Ahh, the holocaust. Where are the concentration camps for blacks? Well, before the civil rights movement, the answer was 'everywhere'. Blacks had their own ghettoes. The police operated in them pretty much at will. lynchings were common. Civillian organizations, notably the Ku Klux Klan, operated openly. Laws were passed preventing blacks from owning guns they might defend themselves with. Courts regularly railroaded blacks. Oh, and you might remember that peculiar institution, slavery. There aren't any more slaves in Birmingham, and there aren't any more concentration camps in Warsaw. Antisemitism still exists, and so does racism. You'll notice that we beat both the Nazis and the South in war. With armies. We beat the crap out of them. We flattened Berlin, and we occupied the south. We occupied Berlin for, what? 40 years? We're STILL occupying the South.
I really can't agree with your description of Milgram, or of the military. Nobody had to obey orders to have a pogrom. Just offer some folks the chance to steal their neighbor's stuff and burn thir houses, after hundreds of years of propaganda telling them their neighbors are subhumans.
I don't do 'it can't happen here', either, but then, I can also recognize when an example isn't a personal attack. Look up 'paranoid delusions'.
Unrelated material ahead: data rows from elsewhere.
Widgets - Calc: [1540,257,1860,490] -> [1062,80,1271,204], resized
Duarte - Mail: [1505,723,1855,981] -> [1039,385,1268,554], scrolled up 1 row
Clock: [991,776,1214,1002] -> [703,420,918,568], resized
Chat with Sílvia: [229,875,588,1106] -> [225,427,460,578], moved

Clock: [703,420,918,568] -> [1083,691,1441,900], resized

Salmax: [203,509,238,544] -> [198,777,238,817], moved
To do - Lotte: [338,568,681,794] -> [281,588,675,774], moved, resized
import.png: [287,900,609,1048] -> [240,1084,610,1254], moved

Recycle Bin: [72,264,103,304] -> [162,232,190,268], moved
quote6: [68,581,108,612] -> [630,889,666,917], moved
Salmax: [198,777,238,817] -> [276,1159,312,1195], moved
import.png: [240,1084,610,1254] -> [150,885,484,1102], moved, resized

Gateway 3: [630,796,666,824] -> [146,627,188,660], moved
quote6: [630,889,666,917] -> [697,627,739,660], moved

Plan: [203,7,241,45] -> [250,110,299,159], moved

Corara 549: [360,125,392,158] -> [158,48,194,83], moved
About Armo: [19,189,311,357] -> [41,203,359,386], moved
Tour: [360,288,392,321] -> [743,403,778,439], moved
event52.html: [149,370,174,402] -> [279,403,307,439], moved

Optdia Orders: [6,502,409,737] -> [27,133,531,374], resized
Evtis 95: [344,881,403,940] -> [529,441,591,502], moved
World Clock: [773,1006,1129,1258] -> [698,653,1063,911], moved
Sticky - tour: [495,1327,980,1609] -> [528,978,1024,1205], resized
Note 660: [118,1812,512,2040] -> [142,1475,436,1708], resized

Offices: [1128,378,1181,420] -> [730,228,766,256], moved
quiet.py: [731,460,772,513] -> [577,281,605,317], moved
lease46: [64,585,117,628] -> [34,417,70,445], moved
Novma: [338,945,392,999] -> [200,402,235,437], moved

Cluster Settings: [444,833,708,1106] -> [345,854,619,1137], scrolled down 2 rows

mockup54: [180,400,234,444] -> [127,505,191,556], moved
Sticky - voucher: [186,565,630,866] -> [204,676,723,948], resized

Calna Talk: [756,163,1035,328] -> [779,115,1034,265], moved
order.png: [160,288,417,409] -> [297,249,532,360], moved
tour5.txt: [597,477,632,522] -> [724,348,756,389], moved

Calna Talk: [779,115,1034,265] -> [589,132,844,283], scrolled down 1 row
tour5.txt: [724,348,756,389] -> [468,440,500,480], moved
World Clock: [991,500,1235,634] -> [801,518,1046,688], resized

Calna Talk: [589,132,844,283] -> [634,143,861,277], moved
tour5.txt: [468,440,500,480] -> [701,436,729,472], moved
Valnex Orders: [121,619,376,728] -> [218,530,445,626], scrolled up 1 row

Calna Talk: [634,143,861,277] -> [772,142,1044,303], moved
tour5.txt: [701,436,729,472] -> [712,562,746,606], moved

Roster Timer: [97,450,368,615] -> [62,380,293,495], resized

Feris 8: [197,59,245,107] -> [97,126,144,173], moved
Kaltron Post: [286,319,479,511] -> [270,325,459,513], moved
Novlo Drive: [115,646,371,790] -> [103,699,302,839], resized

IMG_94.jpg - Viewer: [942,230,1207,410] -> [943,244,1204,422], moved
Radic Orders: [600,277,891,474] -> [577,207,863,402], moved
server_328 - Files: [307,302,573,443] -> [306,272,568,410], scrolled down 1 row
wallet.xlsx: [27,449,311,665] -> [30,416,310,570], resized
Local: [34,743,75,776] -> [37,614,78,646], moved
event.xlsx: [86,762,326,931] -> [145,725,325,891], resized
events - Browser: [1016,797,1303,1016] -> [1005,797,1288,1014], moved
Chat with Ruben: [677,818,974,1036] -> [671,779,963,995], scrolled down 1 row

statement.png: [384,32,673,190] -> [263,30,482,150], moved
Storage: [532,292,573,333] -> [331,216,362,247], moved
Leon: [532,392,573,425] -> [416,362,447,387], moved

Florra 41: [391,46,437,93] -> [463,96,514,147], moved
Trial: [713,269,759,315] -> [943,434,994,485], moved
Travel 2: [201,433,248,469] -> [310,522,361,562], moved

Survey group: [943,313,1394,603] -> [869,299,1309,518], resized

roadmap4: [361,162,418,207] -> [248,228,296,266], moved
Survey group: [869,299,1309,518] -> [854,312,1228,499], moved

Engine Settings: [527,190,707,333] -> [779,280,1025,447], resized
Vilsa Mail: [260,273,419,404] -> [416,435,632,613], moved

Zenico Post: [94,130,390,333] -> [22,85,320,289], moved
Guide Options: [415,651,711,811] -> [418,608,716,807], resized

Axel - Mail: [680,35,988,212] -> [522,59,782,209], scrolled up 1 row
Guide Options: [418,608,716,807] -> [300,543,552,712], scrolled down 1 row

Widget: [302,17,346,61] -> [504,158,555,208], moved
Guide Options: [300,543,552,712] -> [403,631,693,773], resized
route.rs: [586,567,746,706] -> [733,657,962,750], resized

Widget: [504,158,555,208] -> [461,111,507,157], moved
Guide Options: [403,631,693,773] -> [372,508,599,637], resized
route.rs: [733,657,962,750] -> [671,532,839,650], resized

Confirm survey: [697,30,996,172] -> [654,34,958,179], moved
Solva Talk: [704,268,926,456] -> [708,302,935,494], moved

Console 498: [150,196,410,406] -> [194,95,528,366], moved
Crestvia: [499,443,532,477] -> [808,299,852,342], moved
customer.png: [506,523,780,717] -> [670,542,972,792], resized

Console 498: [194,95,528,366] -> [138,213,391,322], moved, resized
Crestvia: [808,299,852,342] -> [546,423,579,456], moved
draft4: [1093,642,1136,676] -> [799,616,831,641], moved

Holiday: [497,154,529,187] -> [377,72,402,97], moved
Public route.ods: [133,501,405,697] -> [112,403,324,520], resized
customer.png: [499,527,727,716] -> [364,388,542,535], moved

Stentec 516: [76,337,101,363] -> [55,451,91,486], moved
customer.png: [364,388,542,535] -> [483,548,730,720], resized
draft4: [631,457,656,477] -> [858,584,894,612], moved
Strength isn't everything. You are stronger and wiser than you give yourself credit for.
<nuzz>
I'm writing a Bartleby fan-tale with the working title "Hell is War." As can be imagined, it's about war and the military but, like most everything in the Reynardiverse, twisted to be fluffy, kinky, cute, and fun. I know how horrible real militaries are but, for some reason, I'm drawn to them as a concept. For what they could be. That, and I'm a sucker for non-sexual settings/professions getting sexualized.
My idea is that Mrs. S's takes her class on a field trip to a warzone. From there, it plays out like "paintball with live rounds." And weird, fun kinky weaponry too.
Reveille plays, and drill sergeants run around calling asking the soldiers why they're getting up. We don't obey the rules here! Go back to bed!